** Problem to work on **
Copy all the lines of the data that include the word "intentionally".

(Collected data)
□ □ □ □ □ □ □

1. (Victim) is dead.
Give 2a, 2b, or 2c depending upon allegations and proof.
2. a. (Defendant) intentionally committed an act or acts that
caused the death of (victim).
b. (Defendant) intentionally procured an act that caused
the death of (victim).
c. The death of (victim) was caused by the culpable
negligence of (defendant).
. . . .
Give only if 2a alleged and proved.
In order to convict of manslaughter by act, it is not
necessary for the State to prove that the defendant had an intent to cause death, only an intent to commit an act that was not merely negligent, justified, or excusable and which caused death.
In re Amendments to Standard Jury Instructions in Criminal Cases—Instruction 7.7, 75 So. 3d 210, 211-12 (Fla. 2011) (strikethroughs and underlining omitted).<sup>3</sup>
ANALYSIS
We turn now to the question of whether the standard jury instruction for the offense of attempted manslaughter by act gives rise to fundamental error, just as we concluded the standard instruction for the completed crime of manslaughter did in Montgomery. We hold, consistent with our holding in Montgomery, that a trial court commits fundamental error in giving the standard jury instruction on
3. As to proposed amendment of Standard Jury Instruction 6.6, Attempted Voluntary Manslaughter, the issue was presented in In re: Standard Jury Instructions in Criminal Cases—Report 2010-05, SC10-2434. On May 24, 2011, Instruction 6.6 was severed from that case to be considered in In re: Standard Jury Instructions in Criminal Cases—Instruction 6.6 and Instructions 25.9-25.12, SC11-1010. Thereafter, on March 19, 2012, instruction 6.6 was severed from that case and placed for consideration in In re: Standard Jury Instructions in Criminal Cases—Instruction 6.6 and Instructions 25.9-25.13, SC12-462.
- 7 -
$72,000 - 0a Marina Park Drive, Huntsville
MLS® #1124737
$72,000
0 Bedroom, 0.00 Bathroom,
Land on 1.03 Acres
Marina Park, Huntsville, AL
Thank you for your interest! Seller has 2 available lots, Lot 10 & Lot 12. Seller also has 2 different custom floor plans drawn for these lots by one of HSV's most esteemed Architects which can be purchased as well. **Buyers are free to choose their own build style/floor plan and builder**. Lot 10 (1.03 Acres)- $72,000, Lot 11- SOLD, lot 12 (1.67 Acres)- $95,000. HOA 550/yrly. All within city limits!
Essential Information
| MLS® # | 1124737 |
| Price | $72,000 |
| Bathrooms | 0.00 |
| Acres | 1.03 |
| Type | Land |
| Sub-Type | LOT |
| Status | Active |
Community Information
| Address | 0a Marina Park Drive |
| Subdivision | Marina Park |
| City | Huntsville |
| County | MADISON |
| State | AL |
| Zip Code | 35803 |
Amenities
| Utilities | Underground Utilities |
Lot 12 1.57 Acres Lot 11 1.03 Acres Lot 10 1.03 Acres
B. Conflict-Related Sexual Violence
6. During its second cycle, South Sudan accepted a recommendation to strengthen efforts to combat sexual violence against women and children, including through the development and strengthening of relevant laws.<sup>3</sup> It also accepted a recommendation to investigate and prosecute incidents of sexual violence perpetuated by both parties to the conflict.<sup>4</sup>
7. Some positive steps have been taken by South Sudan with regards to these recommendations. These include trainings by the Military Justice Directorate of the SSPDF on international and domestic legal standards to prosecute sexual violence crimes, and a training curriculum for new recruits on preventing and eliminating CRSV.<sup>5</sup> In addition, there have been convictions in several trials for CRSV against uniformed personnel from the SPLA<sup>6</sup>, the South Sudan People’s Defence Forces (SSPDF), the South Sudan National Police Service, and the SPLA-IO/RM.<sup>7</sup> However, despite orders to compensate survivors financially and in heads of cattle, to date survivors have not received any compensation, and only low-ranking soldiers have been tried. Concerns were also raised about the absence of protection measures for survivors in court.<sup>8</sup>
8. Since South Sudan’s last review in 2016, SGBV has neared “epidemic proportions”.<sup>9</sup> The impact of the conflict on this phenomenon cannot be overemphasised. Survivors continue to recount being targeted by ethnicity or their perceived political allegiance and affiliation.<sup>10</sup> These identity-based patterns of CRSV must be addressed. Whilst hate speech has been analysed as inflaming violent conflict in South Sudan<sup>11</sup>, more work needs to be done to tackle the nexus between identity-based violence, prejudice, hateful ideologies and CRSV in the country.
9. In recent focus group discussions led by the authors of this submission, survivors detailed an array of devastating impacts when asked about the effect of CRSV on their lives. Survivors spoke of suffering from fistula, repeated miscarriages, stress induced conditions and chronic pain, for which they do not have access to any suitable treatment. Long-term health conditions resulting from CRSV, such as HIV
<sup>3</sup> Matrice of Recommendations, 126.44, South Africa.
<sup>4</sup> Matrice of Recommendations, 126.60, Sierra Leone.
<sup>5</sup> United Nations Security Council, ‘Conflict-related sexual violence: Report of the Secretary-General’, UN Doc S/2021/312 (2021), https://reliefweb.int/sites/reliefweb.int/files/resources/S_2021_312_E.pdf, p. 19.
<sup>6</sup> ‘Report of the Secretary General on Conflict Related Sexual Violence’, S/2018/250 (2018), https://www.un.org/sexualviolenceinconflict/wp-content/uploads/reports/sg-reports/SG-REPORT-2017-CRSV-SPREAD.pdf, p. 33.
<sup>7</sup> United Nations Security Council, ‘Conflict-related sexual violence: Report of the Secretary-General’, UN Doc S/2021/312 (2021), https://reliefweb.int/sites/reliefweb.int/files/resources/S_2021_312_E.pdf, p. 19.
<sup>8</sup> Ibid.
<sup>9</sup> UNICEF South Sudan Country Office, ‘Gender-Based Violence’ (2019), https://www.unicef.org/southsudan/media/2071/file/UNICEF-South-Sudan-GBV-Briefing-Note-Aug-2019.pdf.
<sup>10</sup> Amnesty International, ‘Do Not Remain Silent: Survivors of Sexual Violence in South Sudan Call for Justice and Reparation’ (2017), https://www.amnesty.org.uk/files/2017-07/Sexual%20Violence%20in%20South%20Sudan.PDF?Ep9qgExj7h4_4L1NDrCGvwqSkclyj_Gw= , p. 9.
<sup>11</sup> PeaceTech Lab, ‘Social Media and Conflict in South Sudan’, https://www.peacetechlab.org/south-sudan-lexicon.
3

□ □ □ □ □ □ □

** Output of the exercise **
2. a. (Defendant) intentionally committed an act or acts that
b. (Defendant) intentionally procured an act that caused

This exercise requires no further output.